Problem ze spłatą przeterminowanego zadłużenia na kwotę 46,5 mln zł miało w marcu 1,5% fizjoterapeutów, wynika z danych Rejestru Dłużników BIG InfoMonitor. Sytuacja drastycznie zmieniła się jednak wraz z wprowadzeniem lockdownu. Zgodnie z rządowymi założeniami 4 maja do pracy mogła wrócić część podmiotów świadczących usługi rehabilitacyjne.
Odsetek firm prowadzących działalność fizjoterapeutyczną, które mają problemy z regulowaniem zaległych zobowiązań utrzymywał się w ostatnim czasie na stabilnym poziomie 1,5%, podczas gdy w całej gospodarce jest 5,8% niesolidnych płatników, podano.
„Co ciekawe, między I kwartałem 2019 r. a I kwartałem 2020 r. znacząco spadła kwota przeterminowanych zobowiązań. Firmom rehabilitacyjnym udało się ograniczyć zaległości z prawie 57,4 mln zł do ok. 46,5 mln, co pokazuje, że ten rodzaj działalności miał przed sobą perspektywę dalszego rozwoju, a kwarantanna niestety mogła przerwać tę dobrą passę. Wynik fizjoterapeutów jest tym bardziej godny podkreślenia, że ogół niesolidnych dłużników zwiększył w tym czasie zaległości o niemal 2,8 mld zł, a sytuacja nie jest jeszcze efektem koronawirusa” – powiedział prezes BIG InfoMonitor Sławomir Grzelczak, cytowany w komunikacie.
Przed epidemią z fizjoterapii korzystał co czwarty Polak – rocznie było to 10 mln osób, dziennie – 0,5 mln. Branża ta jednak bardzo ucierpiała w związku z wprowadzeniem obostrzeń dotyczących zachowania społecznego dystansu. Z dnia na dzień gabinety rehabilitacyjne musiały się zamknąć. W nowych warunkach fizjoterapeuci mogli prowadzić terapię w zasadzie jedynie, gdy jej zaprzestanie skutkowałoby drastycznym pogorszeniem zdrowia pacjenta. Sytuacji branży w żaden sposób nie ratowała możliwość prowadzenia części terapii zdalnie, zaznaczono.

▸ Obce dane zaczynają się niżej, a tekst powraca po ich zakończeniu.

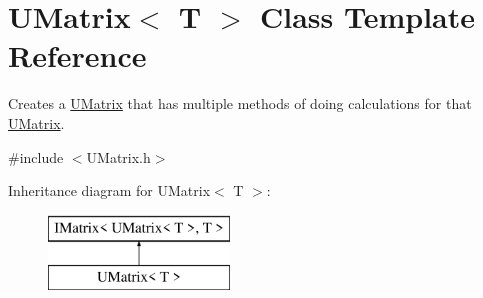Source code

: \hypertarget{class_u_matrix}{}\section{U\+Matrix$<$ T $>$ Class Template Reference}
\label{class_u_matrix}


Creates a \mbox{\hyperlink{class_u_matrix}{U\+Matrix}} that has multiple methods of doing calculations for that \mbox{\hyperlink{class_u_matrix}{U\+Matrix}}.  




{\ttfamily \#include $<$U\+Matrix.\+h$>$}

Inheritance diagram for U\+Matrix$<$ T $>$\+:\begin{figure}[H]
\begin{center}
\leavevmode
\includegraphics[height=2.000000cm]{class_u_matrix}
\end{center}
\end{figure}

Wszystko to spowodowało prawdziwą zapaść. Jak wynika z danych Krajowej Izby Fizjoterapeutów, koronawirus spowodował, że z działalności zawodowej musiało zrezygnować 75% fizjoterapeutów, co oznacza, że ok. 50 tys. osób z dnia na dzień straciło jakiekolwiek źródło przychodów. Na dodatek specyfika ich zawodu spowodowała, że większość z nich nie mogła skorzystać z rządowego pakietu pomocowego, podkreślono.
Rehabilitacja znalazła się wśród branż włączonych w drugi etap odmrażania polskiej gospodarki, wprowadzony 4 maja.
„Choć zniesienie ograniczeń nie dotyczy jeszcze wszystkich podmiotów zajmujących się działalnością fizjoterapeutyczną i rehabilitacyjną, i na przykład salony masażu nadal mają być zamknięte, pozostałe firmy widzą już światełko w tunelu” – podsumował Grzelczak.
W związku z liberalizacją zasad Krajowa Izba Fizjoterapeutów przygotowała szczegółowe wytyczne dotyczące norm prowadzenia rehabilitacji i wyraziła nadzieję, że fizjoterapeuci jako profesjonaliści medyczni podejmą właściwe decyzje, dbając z jednej strony o bezpieczeństwo swoje i swoich pacjentów, a z drugiej starając się zapewnić im najlepszą opiekę i efektywną fizjoterapię.